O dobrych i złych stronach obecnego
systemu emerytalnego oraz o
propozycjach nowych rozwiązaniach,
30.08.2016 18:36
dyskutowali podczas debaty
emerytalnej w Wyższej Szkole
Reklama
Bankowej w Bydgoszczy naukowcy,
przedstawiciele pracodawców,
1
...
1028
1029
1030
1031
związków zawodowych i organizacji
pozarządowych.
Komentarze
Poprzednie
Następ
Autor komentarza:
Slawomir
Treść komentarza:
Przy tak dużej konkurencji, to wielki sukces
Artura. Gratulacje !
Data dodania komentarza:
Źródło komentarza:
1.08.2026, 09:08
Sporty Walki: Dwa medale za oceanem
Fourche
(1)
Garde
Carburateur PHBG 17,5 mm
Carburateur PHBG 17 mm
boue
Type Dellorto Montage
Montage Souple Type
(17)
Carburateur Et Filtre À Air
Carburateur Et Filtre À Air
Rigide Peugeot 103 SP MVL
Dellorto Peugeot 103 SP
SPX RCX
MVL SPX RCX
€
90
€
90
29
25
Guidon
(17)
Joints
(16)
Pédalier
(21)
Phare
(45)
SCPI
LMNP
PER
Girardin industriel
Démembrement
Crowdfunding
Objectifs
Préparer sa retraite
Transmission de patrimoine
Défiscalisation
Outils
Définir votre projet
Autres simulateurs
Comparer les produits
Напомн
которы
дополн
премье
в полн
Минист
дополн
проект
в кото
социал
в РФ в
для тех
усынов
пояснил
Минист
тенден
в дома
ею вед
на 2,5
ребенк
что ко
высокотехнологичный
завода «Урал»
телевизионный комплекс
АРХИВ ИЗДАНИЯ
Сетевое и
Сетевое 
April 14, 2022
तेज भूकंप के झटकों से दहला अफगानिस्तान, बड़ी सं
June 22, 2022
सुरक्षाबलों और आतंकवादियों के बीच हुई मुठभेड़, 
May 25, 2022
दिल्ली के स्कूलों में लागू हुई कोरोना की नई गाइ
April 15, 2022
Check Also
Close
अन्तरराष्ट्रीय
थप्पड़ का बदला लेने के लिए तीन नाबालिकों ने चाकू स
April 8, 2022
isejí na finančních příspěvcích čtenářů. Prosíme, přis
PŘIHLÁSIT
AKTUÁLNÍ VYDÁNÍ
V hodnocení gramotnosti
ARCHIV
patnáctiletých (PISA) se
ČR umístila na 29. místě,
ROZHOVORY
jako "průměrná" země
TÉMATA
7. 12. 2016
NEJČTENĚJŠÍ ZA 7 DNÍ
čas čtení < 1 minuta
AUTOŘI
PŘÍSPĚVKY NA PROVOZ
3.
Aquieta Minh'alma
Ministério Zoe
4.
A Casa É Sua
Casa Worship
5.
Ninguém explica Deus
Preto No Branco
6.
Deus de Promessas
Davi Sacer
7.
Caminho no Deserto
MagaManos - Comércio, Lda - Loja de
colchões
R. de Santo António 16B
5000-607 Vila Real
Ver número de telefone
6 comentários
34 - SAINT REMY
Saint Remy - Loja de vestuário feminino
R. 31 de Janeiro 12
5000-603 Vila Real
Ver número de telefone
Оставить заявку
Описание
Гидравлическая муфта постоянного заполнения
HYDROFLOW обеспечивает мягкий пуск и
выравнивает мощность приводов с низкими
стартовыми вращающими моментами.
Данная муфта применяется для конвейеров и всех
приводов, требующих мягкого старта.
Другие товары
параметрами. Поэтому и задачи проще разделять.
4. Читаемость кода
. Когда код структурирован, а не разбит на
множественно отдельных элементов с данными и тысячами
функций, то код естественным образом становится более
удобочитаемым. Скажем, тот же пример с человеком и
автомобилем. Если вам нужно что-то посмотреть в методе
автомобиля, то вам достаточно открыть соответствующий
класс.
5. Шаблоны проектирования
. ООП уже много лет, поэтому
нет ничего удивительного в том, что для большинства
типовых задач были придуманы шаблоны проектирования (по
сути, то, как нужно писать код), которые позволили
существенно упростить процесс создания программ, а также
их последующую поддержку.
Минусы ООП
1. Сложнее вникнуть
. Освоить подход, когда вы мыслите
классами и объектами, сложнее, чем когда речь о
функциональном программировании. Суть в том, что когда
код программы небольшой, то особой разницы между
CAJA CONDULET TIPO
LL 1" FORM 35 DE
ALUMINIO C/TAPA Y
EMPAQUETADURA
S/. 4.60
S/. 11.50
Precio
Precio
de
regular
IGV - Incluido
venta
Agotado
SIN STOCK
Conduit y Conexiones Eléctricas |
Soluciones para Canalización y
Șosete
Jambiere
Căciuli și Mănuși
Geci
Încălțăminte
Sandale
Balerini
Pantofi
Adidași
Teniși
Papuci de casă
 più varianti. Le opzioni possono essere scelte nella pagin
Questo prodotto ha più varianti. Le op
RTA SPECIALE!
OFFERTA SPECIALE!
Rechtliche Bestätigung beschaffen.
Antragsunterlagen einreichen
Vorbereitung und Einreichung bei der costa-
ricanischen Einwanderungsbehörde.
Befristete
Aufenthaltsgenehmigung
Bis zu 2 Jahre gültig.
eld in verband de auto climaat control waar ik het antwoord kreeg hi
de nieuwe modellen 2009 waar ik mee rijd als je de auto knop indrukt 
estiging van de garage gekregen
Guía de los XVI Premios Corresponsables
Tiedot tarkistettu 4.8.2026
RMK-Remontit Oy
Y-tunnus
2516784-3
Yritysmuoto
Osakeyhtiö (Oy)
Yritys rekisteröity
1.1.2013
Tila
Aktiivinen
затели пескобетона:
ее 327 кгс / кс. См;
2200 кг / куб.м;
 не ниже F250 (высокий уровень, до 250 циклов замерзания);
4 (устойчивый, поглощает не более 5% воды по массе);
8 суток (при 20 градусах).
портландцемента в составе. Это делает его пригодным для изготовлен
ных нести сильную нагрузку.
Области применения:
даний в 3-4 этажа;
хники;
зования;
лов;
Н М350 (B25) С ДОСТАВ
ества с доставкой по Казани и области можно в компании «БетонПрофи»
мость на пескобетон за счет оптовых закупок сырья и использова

----------------

▸ **Exercise directions**
Your answer should consist of the lines from the listing that hold the word "Deus".

▸ **Expected output**
Ninguém explica Deus
Deus de Promessas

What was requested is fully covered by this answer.